Deregulation Bill

Written evidence submitted by the Law Society (DB 10)

Deregulation Bill, Clauses 61-64

The Law Society of England and Wales is the independent professional body, established for solicitors in 1825, that works globally to support and represent its 166,000 members, promoting the highest professional standards and the rule of law.

The evidence contained in this briefing has been agreed by several of the Society’s Specialist Committees, which are made up of senior and specialist lawyers whose practice is relevant in this field.

Clauses 61 - 64: Exercise of regulatory functions

1. The Society is concerned that the new duty to have regard to economic growth is likely to be applied to the Solicitors Regulation Authority (SRA) which is the independent regulatory arm of the approved regulator, the Law Society.

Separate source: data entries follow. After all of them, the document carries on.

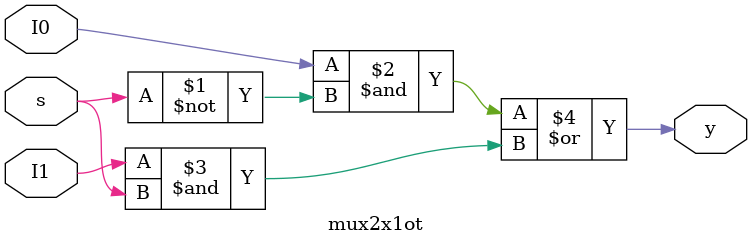
<source format=v>
module mux2x1ot(y,I0,I1,s);
	output y;
	input I0,I1,s;
	assign y=(I0&~s)|(I1&s);
endmodule

</source>
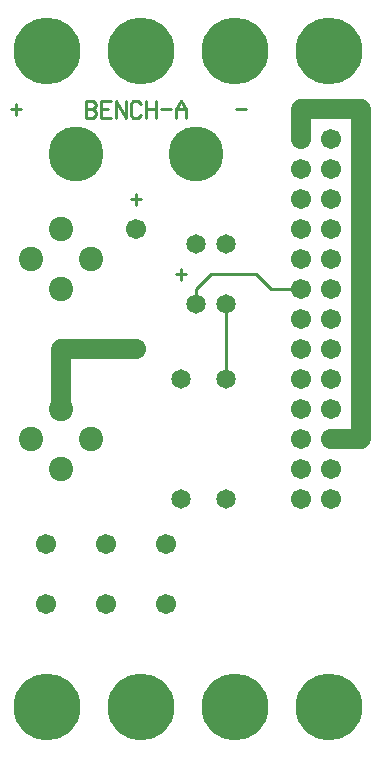
<source format=gtl>
%MOIN*%
%FSLAX25Y25*%
G04 D10 used for Character Trace; *
G04     Circle (OD=.01000) (No hole)*
G04 D11 used for Power Trace; *
G04     Circle (OD=.06700) (No hole)*
G04 D12 used for Signal Trace; *
G04     Circle (OD=.01100) (No hole)*
G04 D13 used for Via; *
G04     Circle (OD=.05800) (Round. Hole ID=.02800)*
G04 D14 used for Component hole; *
G04     Circle (OD=.06500) (Round. Hole ID=.03500)*
G04 D15 used for Component hole; *
G04     Circle (OD=.06700) (Round. Hole ID=.04300)*
G04 D16 used for Component hole; *
G04     Circle (OD=.08100) (Round. Hole ID=.05100)*
G04 D17 used for Component hole; *
G04     Circle (OD=.08900) (Round. Hole ID=.05900)*
G04 D18 used for Component hole; *
G04     Circle (OD=.11300) (Round. Hole ID=.08300)*
G04 D19 used for Component hole; *
G04     Circle (OD=.16000) (Round. Hole ID=.13000)*
G04 D20 used for Component hole; *
G04     Circle (OD=.18300) (Round. Hole ID=.15300)*
G04 D21 used for Component hole; *
G04     Circle (OD=.22291) (Round. Hole ID=.19291)*
%ADD10C,.01000*%
%ADD11C,.06700*%
%ADD12C,.01100*%
%ADD13C,.05800*%
%ADD14C,.06500*%
%ADD15C,.06700*%
%ADD16C,.08100*%
%ADD17C,.08900*%
%ADD18C,.11300*%
%ADD19C,.16000*%
%ADD20C,.18300*%
%ADD21C,.22291*%
%IPPOS*%
%LPD*%
G90*X0Y0D02*D21*X15625Y15625D03*X46875D03*D15*    
X35000Y50000D03*X15000D03*X55000D03*Y70000D03*    
X35000D03*X15000D03*D21*X78125Y15625D03*D14*      
X75000Y85000D03*X60000D03*D16*X20000Y95000D03*D15*
X100000Y85000D03*Y95000D03*Y105000D03*D16*        
X30000D03*X10000D03*D21*X109375Y15625D03*D15*     
X110000Y85000D03*Y95000D03*Y105000D03*D11*        
X120000D01*Y215000D01*X100000D01*Y205000D01*D15*  
D03*X110000Y195000D03*Y205000D03*                 
X100000Y195000D03*D10*X78326Y215000D02*X81674D01* 
D15*X100000Y185000D03*X110000D03*D21*             
X109375Y234375D03*D15*X100000Y175000D03*          
X110000D03*D21*X78125Y234375D03*D14*              
X65000Y170000D03*X75000D03*D20*X65000Y200000D03*  
D15*X100000Y165000D03*X110000D03*D10*             
X58326Y160000D02*X61674D01*X60000Y161914D02*      
Y158086D01*D12*X65000Y155000D02*X70000Y160000D01* 
X65000Y150000D02*Y155000D01*D14*Y150000D03*D12*   
X70000Y160000D02*X85000D01*X90000Y155000D01*      
X100000D01*D15*D03*X110000Y145000D03*Y155000D03*  
X100000Y145000D03*Y135000D03*X110000D03*D14*      
X75000Y150000D03*D12*Y125000D01*D14*D03*X60000D03*
D15*X100000Y115000D03*Y125000D03*X45000Y135000D03*
D11*X20000D01*Y115000D01*D16*D03*Y155000D03*      
X30000Y165000D03*X10000D03*D15*X45000Y175000D03*  
D16*X20000D03*D10*X43326Y185000D02*X46674D01*     
X45000Y186914D02*Y183086D01*D20*X25000Y200000D03* 
D15*X110000Y115000D03*Y125000D03*D10*             
X28326Y212129D02*Y217871D01*X30837D01*            
X31674Y216914D01*Y215957D01*X30837Y215000D01*     
X31674Y214043D01*Y213086D01*X30837Y212129D01*     
X28326D01*Y215000D02*X30837D01*X36674Y212129D02*  
X33326D01*Y217871D01*X36674D01*X33326Y215000D02*  
X35837D01*X38326Y212129D02*Y217871D01*            
X41674Y212129D01*Y217871D01*X46674Y213086D02*     
X45837Y212129D01*X44163D01*X43326Y213086D01*      
Y216914D01*X44163Y217871D01*X45837D01*            
X46674Y216914D01*X48326Y212129D02*Y217871D01*     
X51674Y212129D02*Y217871D01*X48326Y215000D02*     
X51674D01*X53326D02*X56674D01*X58326Y212129D02*   
Y215000D01*X60000Y217871D01*X61674Y215000D01*     
Y212129D01*X58326Y215000D02*X61674D01*X3326D02*   
X6674D01*X5000Y216914D02*Y213086D01*D21*          
X46875Y234375D03*X15625D03*M02*                   

</source>
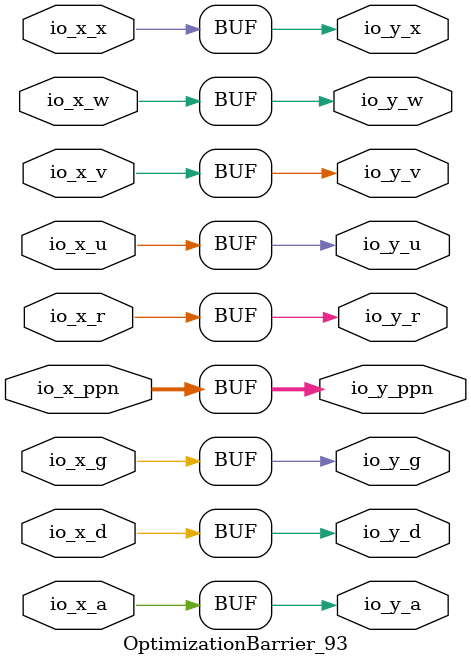
<source format=sv>

`ifndef PRINTF_COND_
  `ifdef PRINTF_COND
    `define PRINTF_COND_ (`PRINTF_COND)
  `else  // PRINTF_COND
    `define PRINTF_COND_ 1
  `endif // PRINTF_COND
`endif // not def PRINTF_COND_

// Users can define 'ASSERT_VERBOSE_COND' to add an extra gate to assert error printing.
`ifndef ASSERT_VERBOSE_COND_
  `ifdef ASSERT_VERBOSE_COND
    `define ASSERT_VERBOSE_COND_ (`ASSERT_VERBOSE_COND)
  `else  // ASSERT_VERBOSE_COND
    `define ASSERT_VERBOSE_COND_ 1
  `endif // ASSERT_VERBOSE_COND
`endif // not def ASSERT_VERBOSE_COND_

// Users can define 'STOP_COND' to add an extra gate to stop conditions.
`ifndef STOP_COND_
  `ifdef STOP_COND
    `define STOP_COND_ (`STOP_COND)
  `else  // STOP_COND
    `define STOP_COND_ 1
  `endif // STOP_COND
`endif // not def STOP_COND_

module OptimizationBarrier_93(
  input  [43:0] io_x_ppn,
  input         io_x_d,
                io_x_a,
                io_x_g,
                io_x_u,
                io_x_x,
                io_x_w,
                io_x_r,
                io_x_v,
  output [43:0] io_y_ppn,
  output        io_y_d,
                io_y_a,
                io_y_g,
                io_y_u,
                io_y_x,
                io_y_w,
                io_y_r,
                io_y_v
);

  assign io_y_ppn = io_x_ppn;
  assign io_y_d = io_x_d;
  assign io_y_a = io_x_a;
  assign io_y_g = io_x_g;
  assign io_y_u = io_x_u;
  assign io_y_x = io_x_x;
  assign io_y_w = io_x_w;
  assign io_y_r = io_x_r;
  assign io_y_v = io_x_v;
endmodule


</source>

2. The Legal Services Act 2007 transformed the regulation of legal services by:

· setting up an oversight regulator, the Legal Services Board;

· requiring the independence of frontline regulators from representative bodies and;

· placing eight regulatory objectives on the LSB and the approved regulators it oversees.

3. As the regulatory arm of the Law Society, the SRA is already subject to those eight regulatory objectives. Some of these are directly relevant to growth, including the duties to support the rule of law, to promote competition in the provision of legal services and to encourage an independent, strong, diverse and effective legal profession. The Society believes that balancing the existing eight objectives, many of which create a tension with other objectives and are not prioritised within the Act, is already difficulty for the legal sector regulators.

4. While the Society supports the need to promote economic growth, it doubts that the imposition of this objective will make any significant difference to the work of legal regulators, and that it is likely to be lost in the discussion of other eight objectives. Indeed, the additional objective may be self-defeating by adding to the debate and delaying reform.

5. The existence of an independent legal profession, and public confidence in it, is fundamental to freedom under the law. The Legal Services Act 2007 was designed to ensure that the independence of the approved regulators, such as the Law Society, was maintained while providing oversight in the form of the Legal Services Board.

6. The Law Society believes the Government should not seek to by-pass this by, in effect, monitoring regulators and, inevitably, seeking to second-guess what may be finely-balanced decisions. It is inappropriate for the Government to have this power in respect of the legal profession to directly impose an additional objective.

7. The Law Society's recommendation: Applying the economic growth duty to legal regulators is inappropriate and duplicates regulatory objectives already in existence. If a duty to promote economic growth is to be applied, it should be to the Law Society (as the corporate body and the approved regulator under the Legal Services Act1997) rather than the SRA.